When you reach your mid-twenties, your financial life really starts to go up a notch. This is usually the time when you receive your first considerable paycheck, apply for a credit card and begin to take full responsibility for your expenditure. An important part of this step is establishing and building your credit score. We take you through the ins and outs of how to boost your credit score.
What’s a credit score?
Your credit score is a three-digit number used by lenders to determine your eligibility for finance such as a car loan. It is made by taking into account your credit history, which is a record of how you’ve managed your lines of credit in the past – the most common for people in their twenties being an overdraft, credit card, mobile phone contract and/or utility bill.
Your credit score affects what type of finance products you can get, and what interest rate you end up paying. Those with a higher credit score, for example, are seen as being a lower risk to lenders and so are more likely to be accepted for finance on a lower interest rate.
What’s a good credit score in your twenties?
Credit scores range from 300 to 850 – the lower your number, the worse your credit rating is. There are different evaluations of what determines a good credit score. One of the main credit reference agencies, Experian, generally considers a score of 700 or above as good. Having a credit score that is this high in your twenties is very difficult to achieve, as often there have been fewer opportunities to prove your creditworthiness. At this time, the average credit score is usually hovering around the 630 mark, so anything higher than this is highly beneficial.
How to boost your credit score
When it comes to improving your credit score, there are three essential rules you have to follow: make all your payments on time, optimise the way you use your credit and don’t open too many lines of credit.

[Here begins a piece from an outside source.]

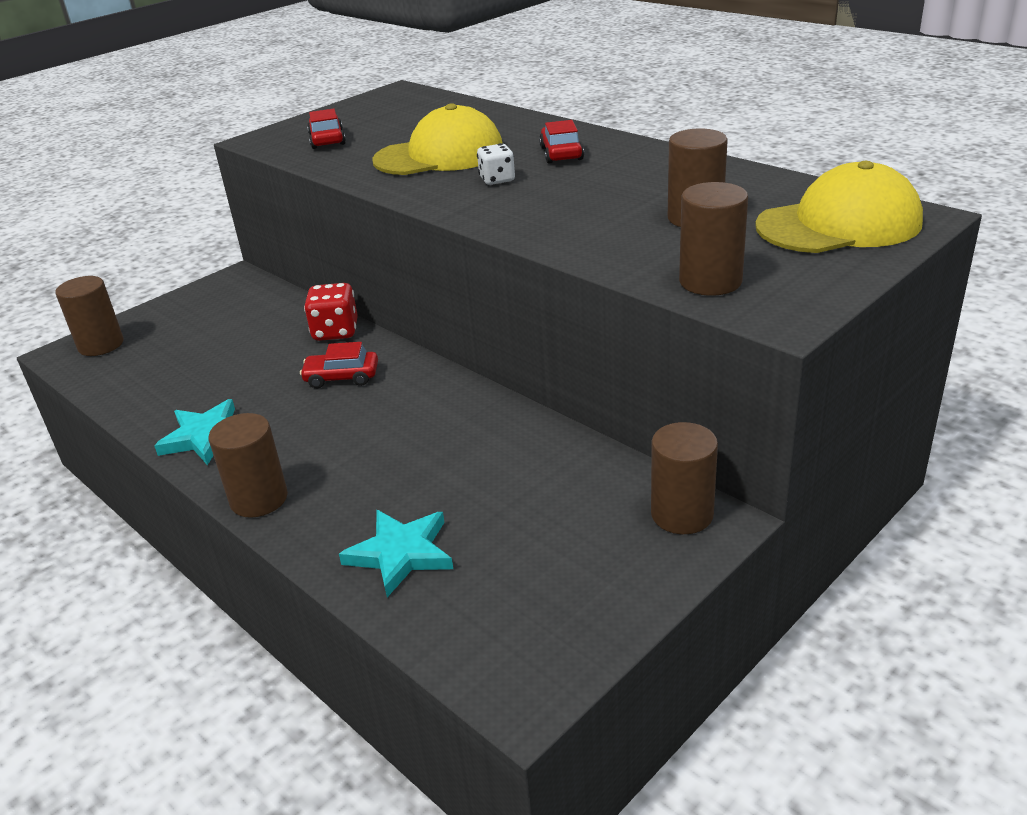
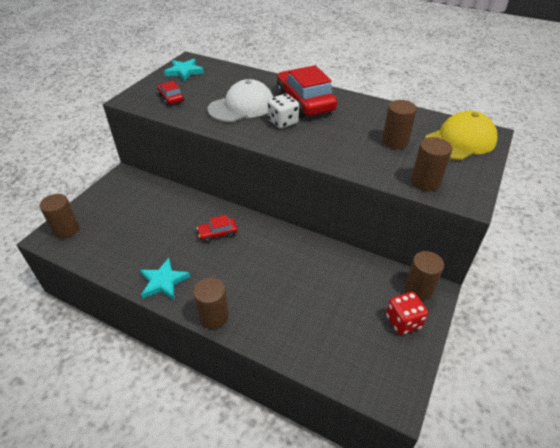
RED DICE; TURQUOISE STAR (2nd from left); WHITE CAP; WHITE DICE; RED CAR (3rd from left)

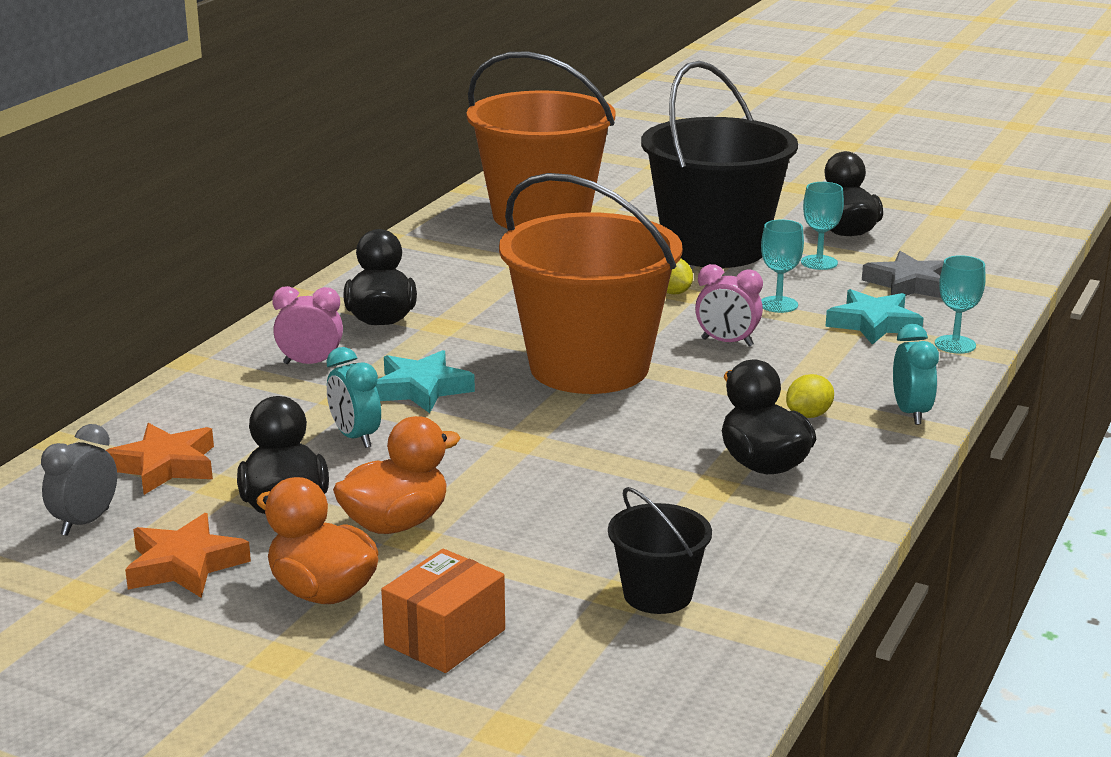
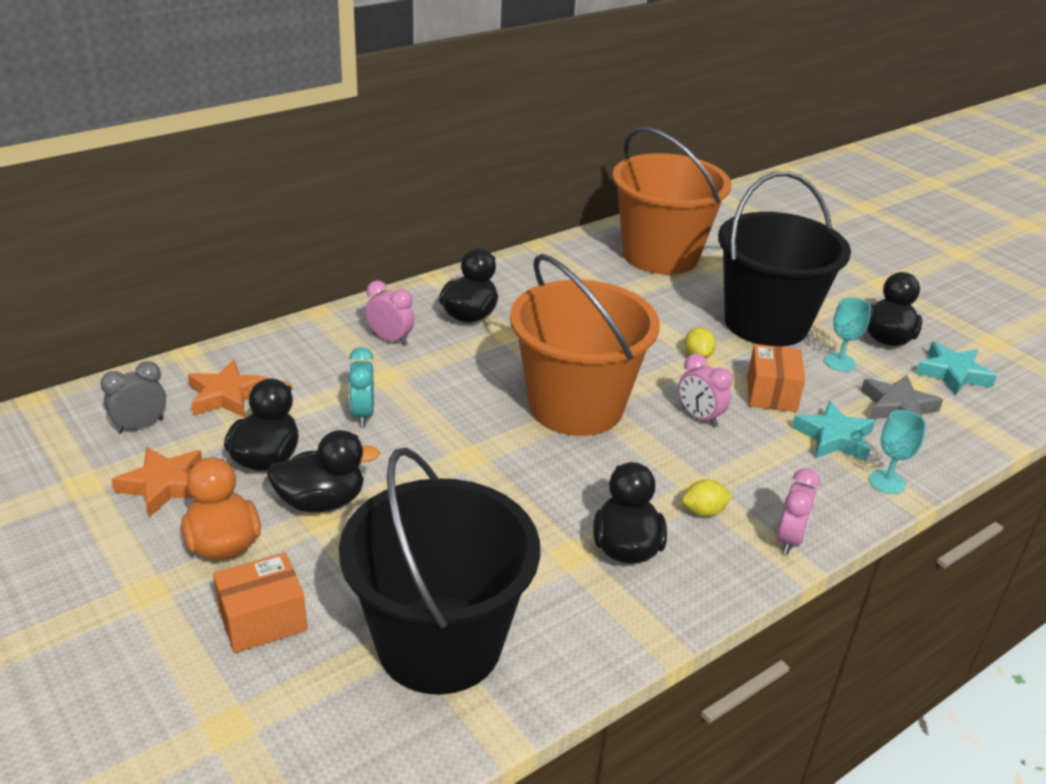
TURQUOISE STAR (2nd from left); ORANGE BOX (2nd from left); BLACK DUCK (2nd from left); PINK CLOCK (3rd from left); BLACK BUCKET (1st from left)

Making all your payments on time is the important part of building a good credit score and is the first thing lenders will look at when evaluating you for a car loan. If you have a bad history of paying your utility bills, paying your rent, or making contract repayments (e.g. paying excess charges on your phone contract), there’s no reason for a lender to trust that you will make your repayments on a car finance agreement.
Optimising the way that you use your credit essentially means being sensible with your money. It’s a vital part of improving your score as it proves that you are financially responsible. You may well make all your payments on time, but if you’re maxing out your card every month or stretching your overdraft to the absolute limits, this is a warning sign for lenders. They could argue that the additional money to pay back on a car finance agreement, would be one step too far.
Opening many lines of credit (especially over a short period of time) can look suspect to lenders and could indicate to them that you need extra revenues of money to support your lifestyle. So, whilst it’s ok to have a few lines of credit, it’s best to only have what you need.
Whilst it’s not good to have too many lines of credit, you can improve your credit score by opening a credit building credit card account. This a card with smaller amounts of money on it, which you can use as an example to lenders of you being financially responsible. However, if you don’t make your payment and use the credit on this card excessively, you will harm your credit score. This is only recommended for those people that are financially secure, disciplined with managing their budgets, and want an additional way to improve their credit score.
Building a good credit score in your twenties is no easy task – you’ve just begun your financial life and you might not have had enough financial responsibilities to establish a good credit score. Don’t panic, there will be plenty of time to prove your creditworthiness, and as long as you follow the rules outlined above, you’ll get there in no time!